Greenhouse gases such as carbon dioxide and methane trap heat in the atmosphere. This keeps the Earth warm enough for life. But burning fossil fuels and deforestation add extra carbon dioxide, trapping more heat and causing global warming (a rise in average temperatures), which can lead to melting ice, rising sea levels and changing climates.

Deforestation

Cutting down large areas of forest harms the environment by:

  • Increasing carbon dioxide in the air (fewer trees to remove it by photosynthesis, and burning trees releases more), adding to the greenhouse effect.
  • Soil erosion: without tree roots to hold the soil, rain washes it away, which can cause flooding and the loss of fertile land.
  • Destroying habitats, reducing biodiversity (the variety of living things).

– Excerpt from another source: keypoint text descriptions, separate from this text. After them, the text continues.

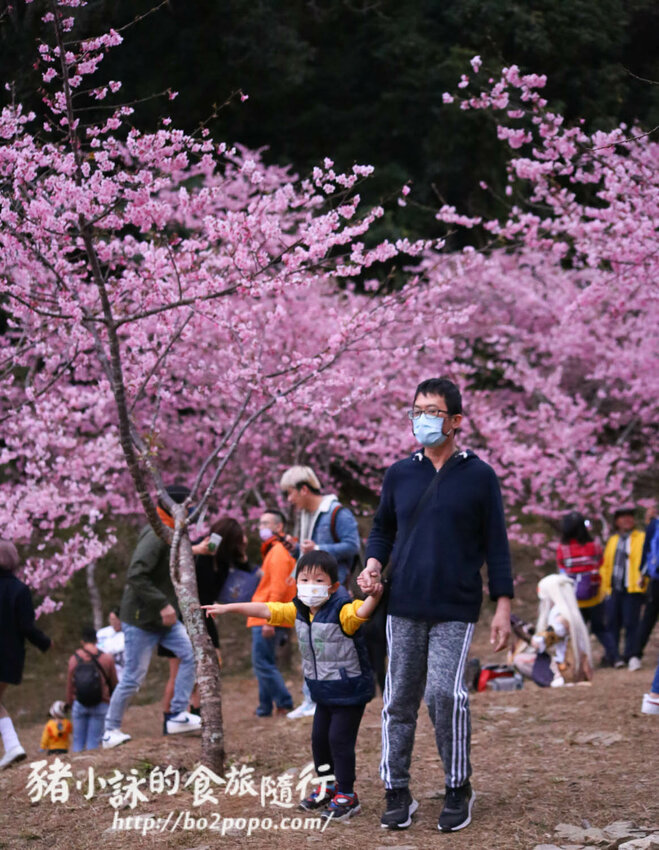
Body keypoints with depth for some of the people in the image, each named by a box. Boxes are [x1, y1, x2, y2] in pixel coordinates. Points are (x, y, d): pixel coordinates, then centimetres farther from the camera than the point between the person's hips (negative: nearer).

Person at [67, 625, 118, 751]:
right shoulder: (107, 658, -3)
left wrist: (69, 703, 18)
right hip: (100, 704, -1)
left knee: (78, 741, 8)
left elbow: (69, 685, 4)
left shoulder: (74, 659, -1)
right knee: (93, 741, 0)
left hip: (79, 704, 1)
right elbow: (114, 683, 6)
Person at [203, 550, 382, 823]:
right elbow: (264, 610, 5)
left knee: (340, 740, -5)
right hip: (323, 691, 8)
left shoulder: (342, 612, -22)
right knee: (319, 737, 14)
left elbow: (361, 611, -41)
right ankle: (328, 785, 32)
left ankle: (347, 796, 6)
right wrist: (229, 607, 5)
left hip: (349, 690, -8)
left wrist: (373, 596, -62)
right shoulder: (297, 611, 0)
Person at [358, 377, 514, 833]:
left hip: (455, 610, -3)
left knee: (445, 693, -15)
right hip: (404, 607, 3)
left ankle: (459, 790, 1)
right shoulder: (399, 474, 9)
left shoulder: (479, 476, 1)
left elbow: (496, 544, 3)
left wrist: (503, 605, -2)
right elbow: (383, 528, 20)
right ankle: (398, 794, 14)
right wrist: (374, 562, -1)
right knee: (400, 700, 4)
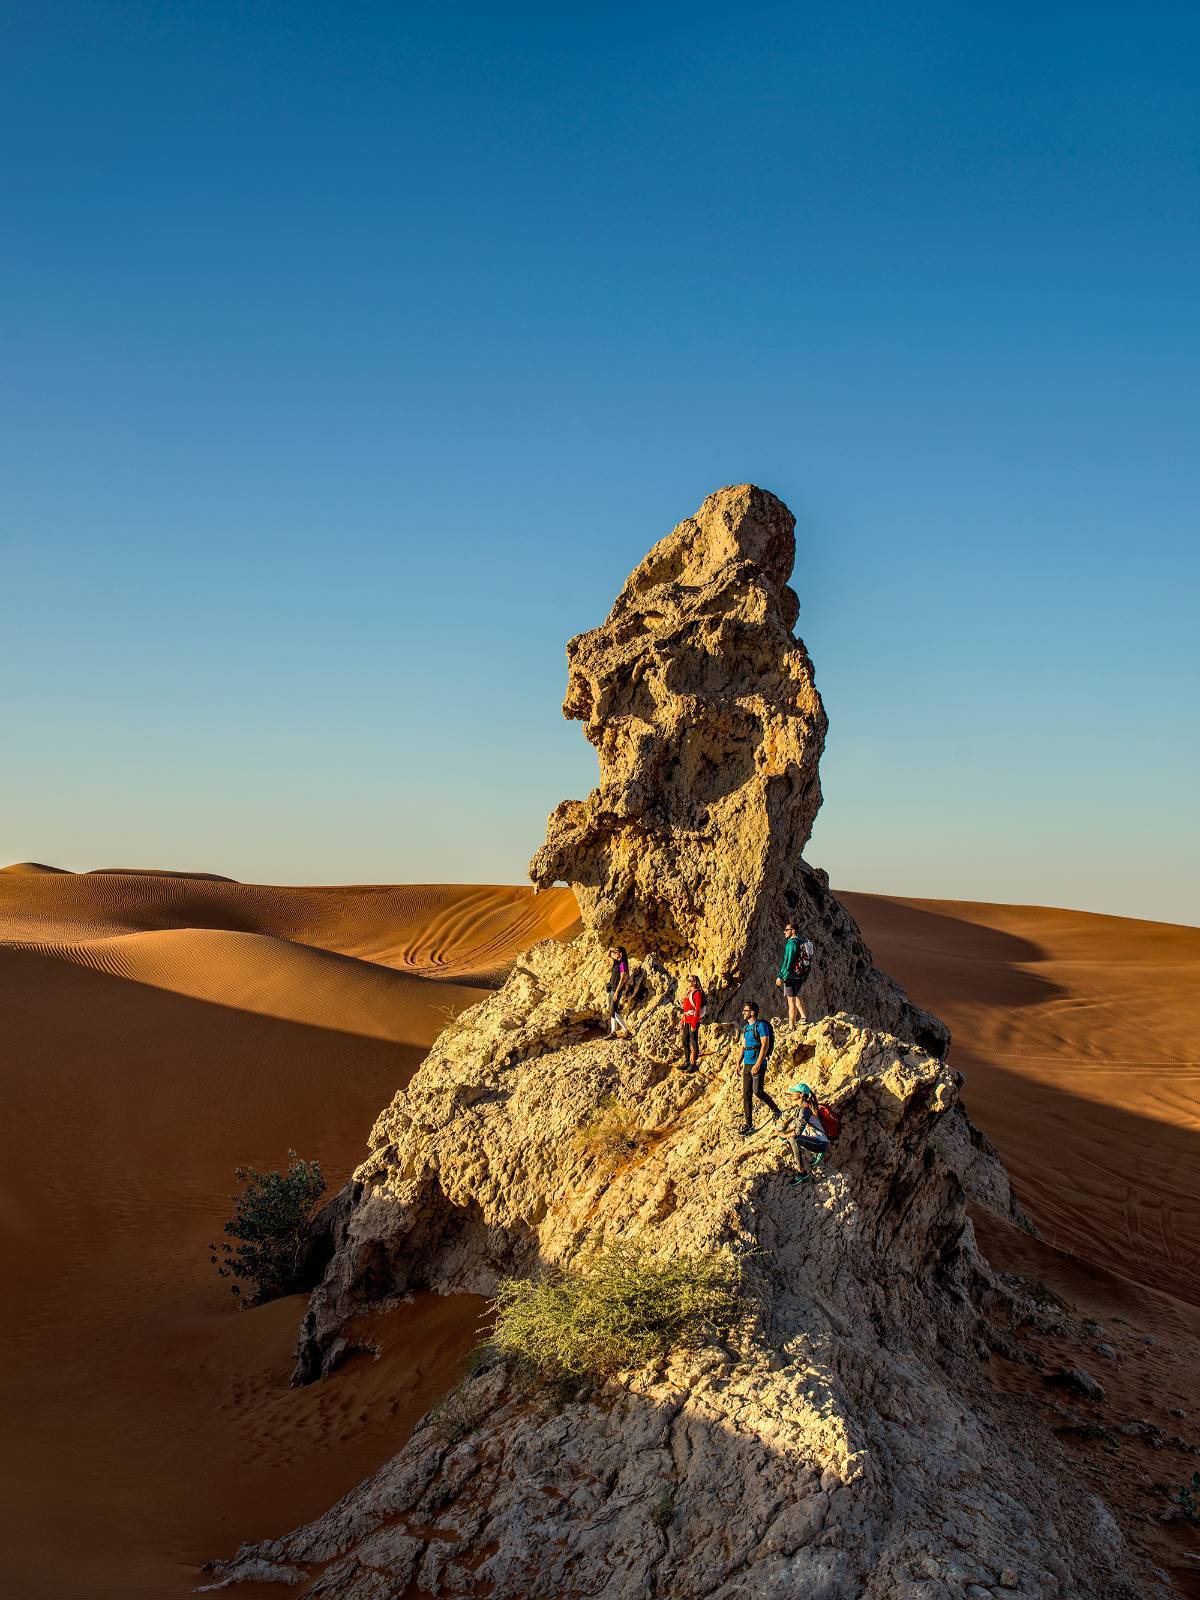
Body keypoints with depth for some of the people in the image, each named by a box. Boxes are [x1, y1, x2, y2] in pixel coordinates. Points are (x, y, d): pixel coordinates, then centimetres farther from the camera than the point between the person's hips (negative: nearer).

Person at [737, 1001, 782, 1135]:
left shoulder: (761, 1025, -10)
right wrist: (739, 1062, 16)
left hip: (758, 1065, -8)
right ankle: (749, 1125, 8)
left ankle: (776, 1111, 10)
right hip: (747, 1065, 8)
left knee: (757, 1091, -14)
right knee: (746, 1095, 5)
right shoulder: (746, 1027, 15)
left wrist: (758, 1064, -22)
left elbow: (765, 1045, -16)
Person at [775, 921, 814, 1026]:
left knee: (791, 1001, -4)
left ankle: (792, 1026, -2)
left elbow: (787, 962, -20)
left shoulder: (792, 943, -17)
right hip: (802, 976, 9)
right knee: (796, 996, 29)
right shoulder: (804, 942, 10)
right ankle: (803, 1016, 24)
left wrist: (780, 977, -17)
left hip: (791, 975, -9)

Conserving the environment

Ways to reduce human impact and conserve the environment include:

  • Reducing pollution: treating sewage, using cleaner fuels, and controlling fertiliser use.
  • Conserving forests: replanting trees (reforestation) and managing forests sustainably.
  • Recycling materials and reducing waste, and protecting habitats in nature reserves to maintain biodiversity.

Examples in context

Example 1. A dead lake. A lake near intensive farmland may turn green with algae, then lose its fish entirely. Testing shows very low dissolved oxygen, the result of eutrophication driven by fertiliser run-off, a clear case of human impact.

Example 2. Replanting mangroves. Coastal areas stripped of mangrove forest suffer erosion and flooding. Replanting the mangroves stabilises the soil, protects the coast, and restores habitats for fish and birds, an example of conservation reversing damage.

Try this

Q1. Name the process by which fertiliser run-off leads to fish deaths. [1 mark]

  • Cue. Eutrophication.

Q2. State two harmful effects of deforestation. [2 marks]

  • Cue. Any two of: more carbon dioxide in the air (less photosynthesis), soil erosion, flooding, loss of habitats and biodiversity.

Q3. Explain how extra carbon dioxide contributes to global warming. [2 marks]

  • Cue. Carbon dioxide is a greenhouse gas that traps heat in the atmosphere; extra carbon dioxide traps more heat, raising average temperatures.

Exam-style practice questions

Practice questions written in the style of SEAB exam questions on this dot point, with worked answer explainers. The year tag is the paper they imitate, not the source.

Original6 marksFertiliser washed from farmland into a river can kill the fish. (a) Name this type of water pollution. (b) Describe the sequence of events that leads to the death of the fish.
Show worked answer →

(a) This is eutrophication.

(b) The fertiliser (containing nitrates) washes into the river and provides extra nutrients. This causes algae and water plants to grow rapidly (an algal bloom) over the surface. The thick algae block out light, so plants below cannot photosynthesise and die. Decomposers (bacteria) break down the dead plants and algae and multiply, respiring and using up the oxygen dissolved in the water. With little oxygen left, the fish (and other animals) cannot respire and die.

Markers reward eutrophication, the extra nutrients causing rapid algal growth, the blocking of light killing plants, and decomposers using up the oxygen so fish suffocate.

Original4 marksDescribe two harmful effects of cutting down large areas of forest (deforestation) on the environment.
Show worked answer →

Two harmful effects: deforestation increases the carbon dioxide in the air, because fewer trees remain to remove it by photosynthesis (and burning the trees releases more), adding to the greenhouse effect. It also leads to soil erosion, because tree roots no longer hold the soil in place, so rain washes the soil away; this can cause flooding and loss of fertile land. It also destroys habitats, reducing biodiversity (the variety of living things). Any two are accepted.

Markers reward two correct effects, such as more carbon dioxide (less photosynthesis), soil erosion, flooding, or loss of habitats and biodiversity.